Created on Wed Mar 10 19:01:07 2021

@author: Administrator
"""



#%%
import numpy as np
import pandas as pd
import matplotlib.pyplot as plt
import operator
import time
import xgboost as xgb
from xgboost import plot_importance  #画特征重要性的函数
#from imblearn.ensemble import EasyEnsemble  #还有模块木有安装
from sklearn.model_selection import train_test_split
#from sklearn.externals import joblib 已经改成了下面这种方式
import joblib
from sklearn.metrics import auc,roc_curve  #说明是分类
plt.rc('font',family='SimHei',size=13)   #使画出的图形中能正常显示中文
%matplotlib inline



#%%
#训练数据、线上数据(无Y)、验证数据
train_data = pd.read_csv('D:/迅雷下载/3.学习模型/3.学习模型/train_user_model_feat.csv')
print(len(train_data[train_data['label']==1]),len(train_data[train_data['label']==0]))  # 1: 815  0:42688
online_data = pd.read_csv('D:/迅雷下载/3.学习模型/3.学习模型/online_user_model_feat.csv')
valid_data = pd.read_csv('D:/迅雷下载/3.学习模型/3.学习模型/valid_user_model_feat.csv')
print(len(valid_data[valid_data['label']==1]),len(valid_data[valid_data['label']==0]))  # 1:892   0:39302



#%%
train_y = train_data[['label']]
train_y.columns = ['y']
train_x = train_data.drop(['label','user_id'],axis=1)
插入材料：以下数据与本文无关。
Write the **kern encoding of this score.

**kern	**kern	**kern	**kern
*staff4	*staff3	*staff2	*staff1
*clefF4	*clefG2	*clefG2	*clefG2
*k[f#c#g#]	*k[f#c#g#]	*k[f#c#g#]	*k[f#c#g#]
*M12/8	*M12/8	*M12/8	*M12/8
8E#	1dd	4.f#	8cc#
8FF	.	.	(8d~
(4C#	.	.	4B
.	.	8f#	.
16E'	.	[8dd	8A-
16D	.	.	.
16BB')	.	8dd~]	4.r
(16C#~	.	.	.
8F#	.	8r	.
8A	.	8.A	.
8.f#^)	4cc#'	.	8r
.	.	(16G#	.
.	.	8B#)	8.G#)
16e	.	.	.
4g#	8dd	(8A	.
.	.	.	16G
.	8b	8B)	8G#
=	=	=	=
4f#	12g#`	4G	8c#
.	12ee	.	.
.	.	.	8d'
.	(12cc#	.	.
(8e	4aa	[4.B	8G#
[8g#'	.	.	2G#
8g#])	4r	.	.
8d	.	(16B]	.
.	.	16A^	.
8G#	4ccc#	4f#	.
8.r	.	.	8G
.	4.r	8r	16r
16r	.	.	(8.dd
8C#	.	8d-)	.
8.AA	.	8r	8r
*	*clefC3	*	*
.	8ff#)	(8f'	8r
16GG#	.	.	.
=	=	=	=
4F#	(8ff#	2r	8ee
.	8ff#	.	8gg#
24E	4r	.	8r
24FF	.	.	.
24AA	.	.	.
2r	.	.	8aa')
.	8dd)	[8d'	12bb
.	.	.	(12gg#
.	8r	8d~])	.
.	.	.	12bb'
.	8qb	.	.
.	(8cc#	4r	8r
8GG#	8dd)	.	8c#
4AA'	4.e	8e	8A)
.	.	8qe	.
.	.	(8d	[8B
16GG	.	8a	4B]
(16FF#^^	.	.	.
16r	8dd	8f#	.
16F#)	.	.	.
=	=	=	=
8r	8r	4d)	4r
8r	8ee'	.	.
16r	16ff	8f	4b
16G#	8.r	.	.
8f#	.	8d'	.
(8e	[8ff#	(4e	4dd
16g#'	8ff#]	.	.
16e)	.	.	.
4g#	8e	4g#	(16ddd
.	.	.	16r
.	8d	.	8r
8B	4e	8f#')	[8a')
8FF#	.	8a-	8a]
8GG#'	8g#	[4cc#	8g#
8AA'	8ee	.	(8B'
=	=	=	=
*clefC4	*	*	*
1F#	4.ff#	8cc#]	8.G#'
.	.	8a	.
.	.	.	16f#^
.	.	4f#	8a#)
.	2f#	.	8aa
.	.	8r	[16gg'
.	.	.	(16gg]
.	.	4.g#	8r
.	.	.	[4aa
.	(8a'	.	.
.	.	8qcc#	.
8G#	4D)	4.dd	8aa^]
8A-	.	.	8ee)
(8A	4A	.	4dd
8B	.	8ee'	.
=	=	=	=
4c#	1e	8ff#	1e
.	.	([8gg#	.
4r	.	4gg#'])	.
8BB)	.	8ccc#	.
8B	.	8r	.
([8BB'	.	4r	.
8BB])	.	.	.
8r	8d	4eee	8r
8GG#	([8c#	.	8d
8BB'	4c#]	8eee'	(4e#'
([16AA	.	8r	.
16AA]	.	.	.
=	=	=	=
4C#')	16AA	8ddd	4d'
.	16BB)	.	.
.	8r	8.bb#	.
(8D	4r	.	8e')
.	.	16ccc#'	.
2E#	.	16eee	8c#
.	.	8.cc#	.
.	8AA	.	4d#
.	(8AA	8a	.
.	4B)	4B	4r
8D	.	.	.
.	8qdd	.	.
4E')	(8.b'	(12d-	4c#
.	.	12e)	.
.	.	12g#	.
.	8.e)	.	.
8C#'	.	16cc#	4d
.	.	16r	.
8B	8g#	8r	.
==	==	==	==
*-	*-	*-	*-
valid_y = valid_data[['label']]
valid_y.columns = ['y']
valid_x = valid_data.drop(['label','user_id'],axis=1)
# 
file_xgboost_model='./xgboost_model' #模型文件
file_xgboost_columns='./columns.csv' #最终使用的特征
file_xgboost_model_auc_ks='./xgboost_model_auc_ks.png' #模型AUC和KS值
file_xgboost_model_score='./xgboost_model_score.png' # 模型预测用户的评分分布
file_xgboost_model_prob='./xgboost_model_prob.png' #模型预测用户的概率分布


#%%
#coding=utf-8
from xgboost import XGBClassifier
from sklearn.model_selection import GridSearchCV  #网格搜索法
import xgboost as xgb
def xgbpa(trainX, trainY):
    # init ,分类
    xgb1 = XGBClassifier(  
        learning_rate=0.3,
        n_estimators=150,
        max_depth=5,
        min_child_weight=1,
        gamma=0,
        subsample=0.8,
        colsample_bytree=0.8,
        objective='binary:logistic',
        nthread=4,
        scale_pos_weight=1,
        seed=6
    )

    # max_depth 和 min_weight 参数调优   这个用给网格搜索法时的参数,数的层数由3-6
    param1 = {'max_depth': list(range(3, 7)), 'min_child_weight': list(range(1, 5, 2))}

    from sklearn import svm, datasets
    gsearch1 = GridSearchCV(
        estimator=XGBClassifier(
            learning_rate=0.3,
            n_estimators=150,
            max_depth=5,
            min_child_weight=1,
            gamma=0,
            subsample=0.8,
            colsample_bytree=0.8,
            objective='binary:logistic',
            nthread=4,
            scale_pos_weight=1,
            seed=6
        ),
        param_grid=param1, scoring='roc_auc', n_jobs=4, iid=False, cv=5)
    gsearch1.fit(trainX, trainY)
    print(gsearch1.scorer_)
    print(gsearch1.best_params_, gsearch1.best_score_)  #最佳参数(形式是字典型),最高分数(就一个值)
    best_max_depth = gsearch1.best_params_['max_depth'] #输出的max_depth的values
    best_min_child_weight = gsearch1.best_params_['min_child_weight']  #同理上面

    # gamma参数调优
    param2 = {'gamma': [i / 10.0 for i in range(0, 5, 2)]}
    gsearch2 = GridSearchCV(
        estimator=XGBClassifier(
            learning_rate=0.3,  # 如同学习率
            n_estimators=150,  # 树的个数
            max_depth=best_max_depth,  #同时替换上面的值
            min_child_weight=best_min_child_weight,  #同理上面
            gamma=0,
            subsample=0.8,
            colsample_bytree=0.8,
            objective='binary:logistic',
            nthread=4,
            scale_pos_weight=1,
            seed=6
        ),
        param_grid=param2, scoring='roc_auc', n_jobs=4, iid=False, cv=5)
    gsearch2.fit(trainX, trainY)
    print(gsearch2.scorer_)
    print(gsearch2.best_params_, gsearch2.best_score_)
    best_gamma = gsearch2.best_params_['gamma']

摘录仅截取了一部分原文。